The problem is the system was not allowed or provided a path to generate a means to arrive at answering the math problem using a language that is better suited to answering analytical questions: code. That the author "denied" the LLM the ability to write code is the issue here, not the model's interface limitations. An analogy would be that if a user is using English and asks a question that requires using Pali, that the LLM would be "prevented" from answering in Pali unless the user said it could understand it. In the same vein, it doesn't make sense to, by default, output Python if the system is unsure if the user understands or knows how to run Python or not.

If you say "I understand Python. Select two random numbers between 1381 and 1453 and multiply them together, reporting the result." the LLM will be capable of answering this question by generating code to solve the problem. This is likely to work every single time any type of question like this is asked, but it does require the user "run" the code.

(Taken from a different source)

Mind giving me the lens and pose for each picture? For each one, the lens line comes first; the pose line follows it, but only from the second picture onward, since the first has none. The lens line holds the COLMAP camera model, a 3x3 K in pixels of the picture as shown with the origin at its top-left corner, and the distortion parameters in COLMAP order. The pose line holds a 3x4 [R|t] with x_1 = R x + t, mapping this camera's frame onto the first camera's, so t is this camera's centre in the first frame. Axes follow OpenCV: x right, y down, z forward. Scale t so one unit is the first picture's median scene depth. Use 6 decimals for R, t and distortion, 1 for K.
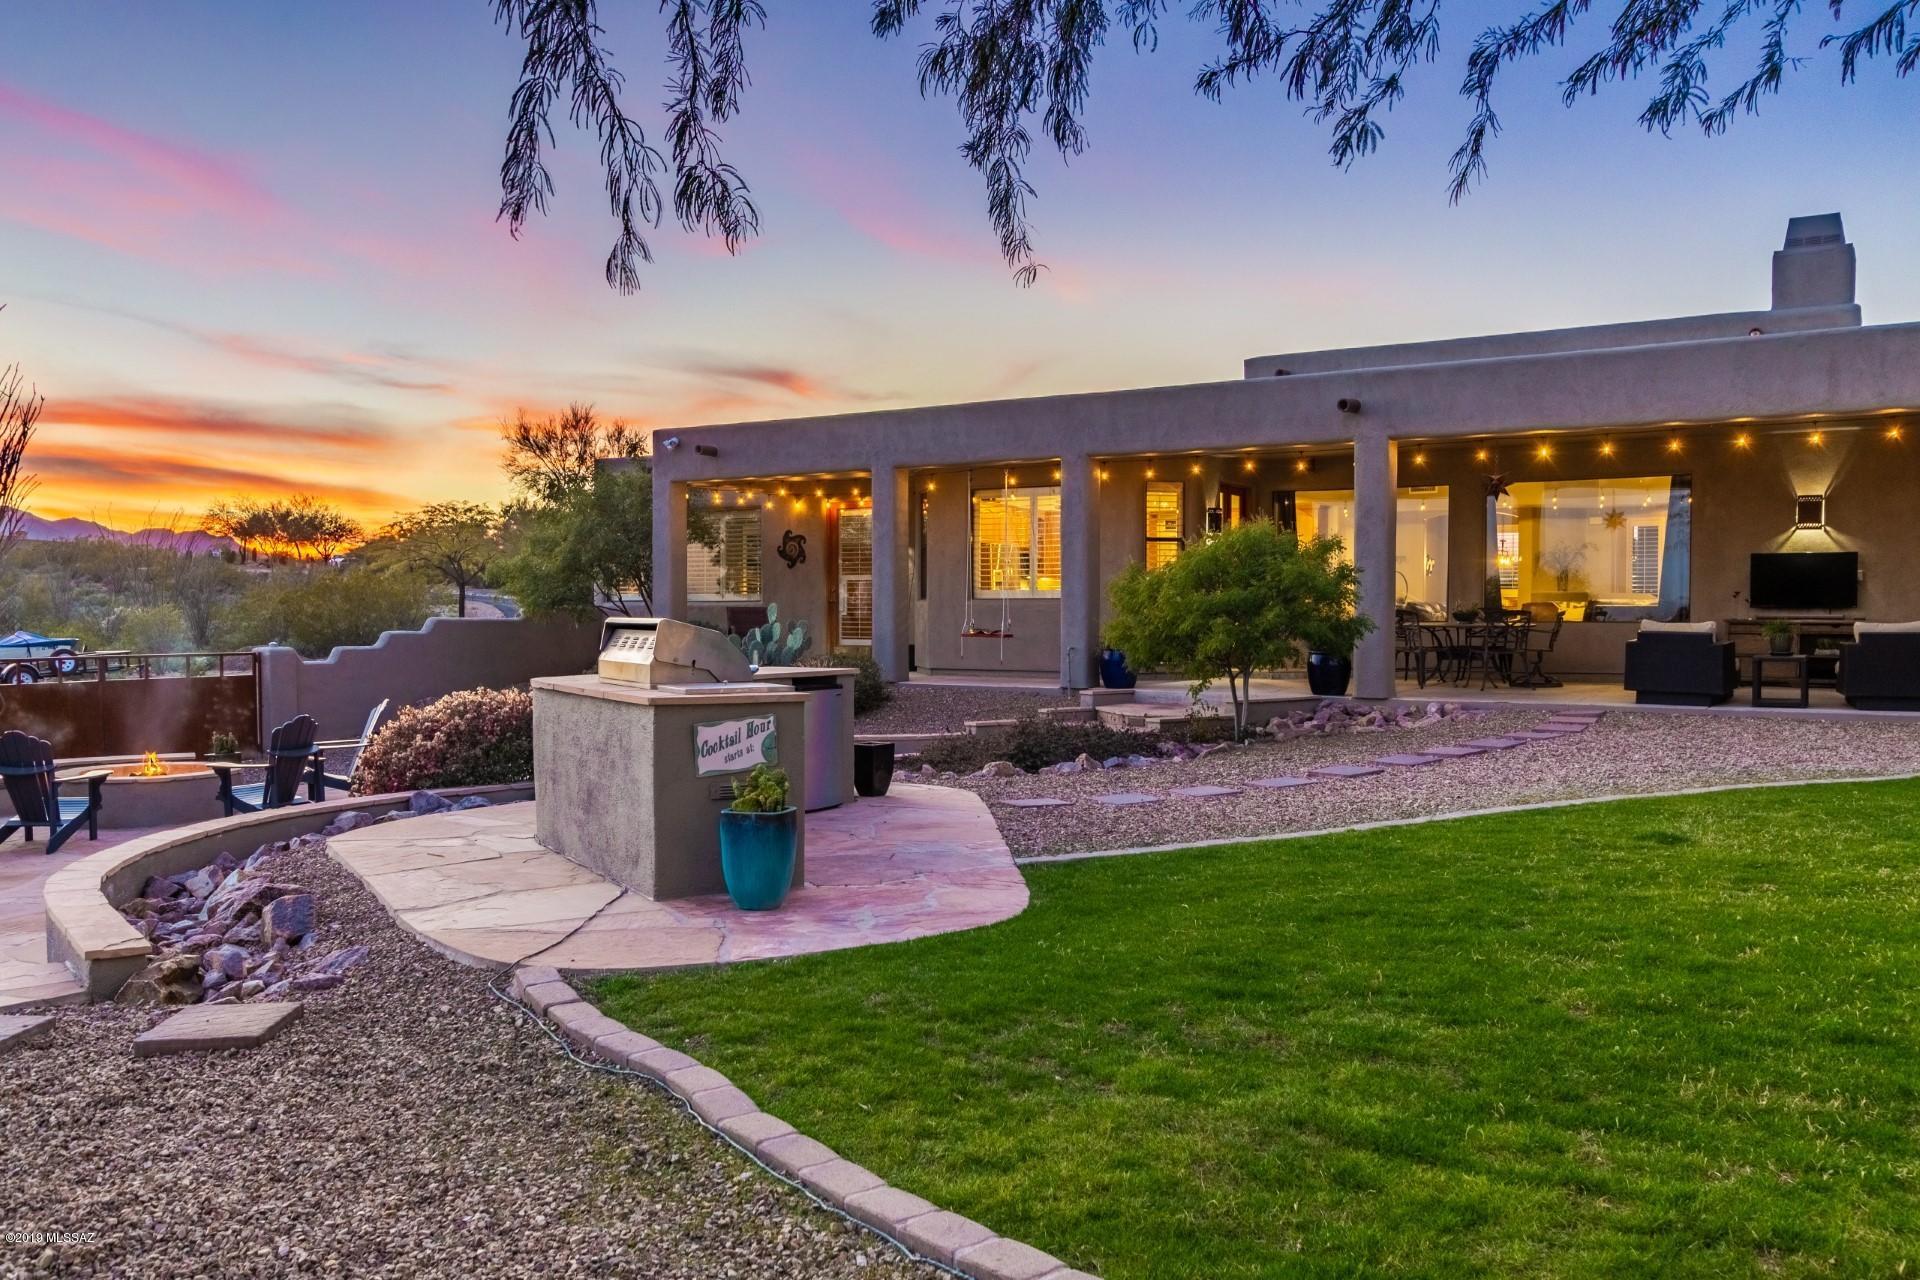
lens RADIAL K [[1599.6, 0, 960.0], [0, 1599.6, 640.0], [0, 0, 1]] dist [-0.000804, -0.002753]
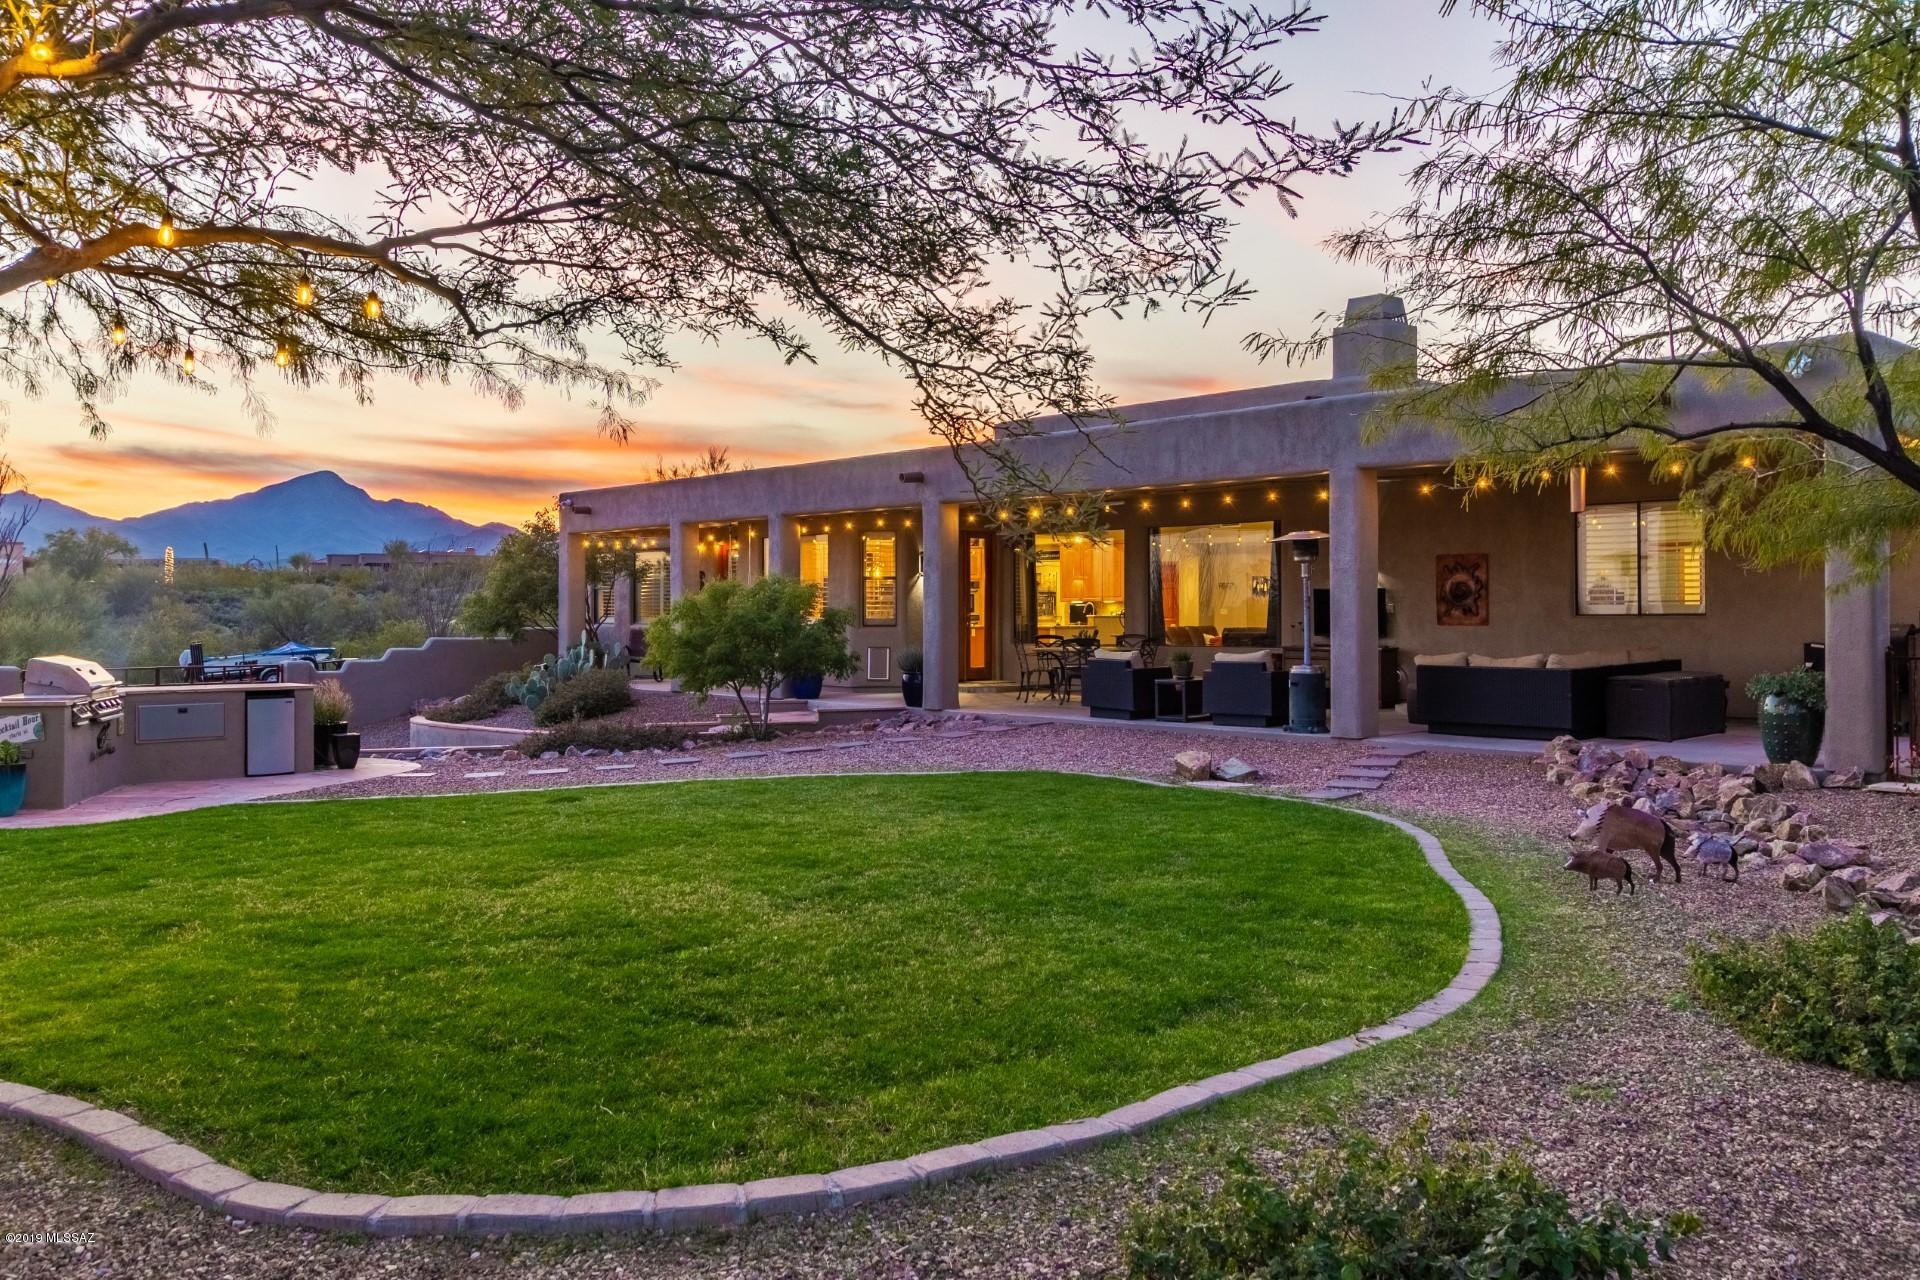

GPT-4 has the ability to do this with code interpreter, so the question is formed "why did OpenAI choose to allow the user to explicitly indicate code can be written?" The answer likely lies in understanding not everyone can interpret or understand Python, a coding language, and therefore it remains an OPTION for the user to choose first. By not allowing the LLM to show the answers to analytical questions in code, the author "blocks" the LLM's ability to show off reasoning. And by stating that failures constitute a "proving" of the non-reasoning, the author gets what they want.

From a scientific standpoint, a good hypothesis must be formed that can be disproven, as related to reasoning ability. If any experiment is run that is based on a hypothesis that is absolute (this thing can't reason) then the results are not scientific, but instead opinion.

sdenton4 · on Aug 8, 2023

What can I say, we've seen a piiiile of lazy dismissals of LLM work based on examples from arithmetic and string manipulation. They aren't novel or interesting.